# wee gag for ye'se



## seamusog (May 10, 2005)

drove past an AA van this morning, the driver was sitting behind the wheel sobbing uncontrollably, first thing I thought was 'that guy is heading for a breakdown'.
seamus.


----------



## JohnGun (May 15, 2009)

very good seamus :lol:


----------



## seamusog (May 10, 2005)

JohnGun said:


> very good seamus :lol:


Thanks John. I'm here all week, I'm available for wedding funerals masonic doo's and Bar Mitzvah's. Tell all yer friends.
seamus.

The wife and I had not been getting on so I thought it would be a good idea to buy a water bed to see if we could spice up our sex life.
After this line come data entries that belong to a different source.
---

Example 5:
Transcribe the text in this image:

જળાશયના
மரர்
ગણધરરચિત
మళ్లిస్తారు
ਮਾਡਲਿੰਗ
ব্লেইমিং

That did not work either, we just sort of drifted apart. 
seamus, grabbing his coat as he scurries out the door.

thanks Alan.


----------



## DTPCHEMICALS (Jul 24, 2006)

Seamus,

for gods sake have a drink prior to posting,.
you are much funnier then.


Dave p


----------



## seamusog (May 10, 2005)

DTPCHEMICALS said:


> Seamus,
> 
> for gods sake have a drink prior to posting,.
> you are much funnier then.
> ...


Ah've got feelings ye know pal, an you've just bruised them  
seamus.
Ps, if it was the masonic 'craic that offended ye dave, I'm sorry


----------



## DTPCHEMICALS (Jul 24, 2006)

:lol: :lol: :lol: :lol: 
Seamus my old mucker.
No one and nothing offends me not even female nudity :lol: :lol: 

Dave p


----------